| > You can't let the computer ensure the correctness of code. But I'm not letting it do that, I'm letting the computer autoformat it, which it can't do if the whitespace is the code. > Then function(3) will be compiled out of the if sentence, when it's clearly part of the else block. And yet, I don't have to worry about that error because the editor is able to simply autoformat it so I can see where the error is even when the compiler/interpreter thinks it's legal code! That's the whole point - using whitespace as part of the code means that the IDE can not, and never will be able to, autoformat the code. Your example is one of a burden that falls to the programmer in Python, but is taken care off by the computer in other languages. These errors, which can be automatically found by the computer in other languages, have to be manually found by the programmer in Python. It's a clear disadvantage. |
Of course it can do it. Indentation changes are parsed as delimiters, so it can treat them in the same way as if you put those delimiters yourself by hand.

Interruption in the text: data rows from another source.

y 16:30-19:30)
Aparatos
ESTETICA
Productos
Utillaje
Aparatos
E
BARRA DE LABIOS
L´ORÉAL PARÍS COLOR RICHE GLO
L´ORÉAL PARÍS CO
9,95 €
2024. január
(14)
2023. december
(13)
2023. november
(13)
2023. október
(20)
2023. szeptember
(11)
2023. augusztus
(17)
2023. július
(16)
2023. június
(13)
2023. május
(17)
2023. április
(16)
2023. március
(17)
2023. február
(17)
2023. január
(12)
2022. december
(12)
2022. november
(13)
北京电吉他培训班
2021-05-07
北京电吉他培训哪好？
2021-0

> And yet, I don't have to worry about that error because the editor is able to simply autoformat it so I can see where the error is even when the compiler/interpreter thinks it's legal code!

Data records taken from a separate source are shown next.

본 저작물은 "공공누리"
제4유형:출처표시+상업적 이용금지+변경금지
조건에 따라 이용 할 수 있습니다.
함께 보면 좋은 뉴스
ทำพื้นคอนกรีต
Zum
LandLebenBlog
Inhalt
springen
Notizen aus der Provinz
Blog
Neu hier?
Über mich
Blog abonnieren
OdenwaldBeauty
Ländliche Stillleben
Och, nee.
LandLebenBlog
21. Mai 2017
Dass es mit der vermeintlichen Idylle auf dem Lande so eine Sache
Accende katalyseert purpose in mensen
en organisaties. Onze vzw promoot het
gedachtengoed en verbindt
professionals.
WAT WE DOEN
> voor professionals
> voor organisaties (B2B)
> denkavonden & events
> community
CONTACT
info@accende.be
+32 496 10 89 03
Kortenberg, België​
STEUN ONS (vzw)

Nothing prevents an IDE to highlight that error through other means. Ever heard of secondary notation? You don't need explicit delimiters to apply them, when indentation changes work as delimiters themselves. Simply highlight the start and end of blocks, and you'll get the same exact benefits as with programming languages based in brackets.
> These errors, which can be automatically found by the computer in other languages,
So tell me, how would the computer find an error if you have unmatched open/closed brackets? Doesn't that mean that other computer languages have errors that can't exist in Python?
> Your example is one of a burden that falls to the programmer in Python, but is taken care off by the computer in other languages.
How does an error in C code fall to the programmer of Python?
BTW, do you understand Python block delimiters at all? Your complaint seems to come from not understanding how a Python developer sees indentation. Once you enter this mindset, indentation errors are no different than unmatched open/close brackets - which do exist in languages like C too.
> That's the whole point - using whitespace as part of the code means that the IDE can not, and never will be able to, autoformat the code.
No - it means that indentation changes are meaningful, so the state of the code before reformatting should be maintained after reformatting. As long as the reformat tool doesn't change the meaning of the Python code, it will autoformat code perfectly fine, as numerous autoformatters in existence prove.
https://www.kevinpeters.net/auto-formatters-for-python
Which is what I was referring to in my first comment - you need an IDE that understands Python syntax, not just one that blindly pairs open/close delimiters.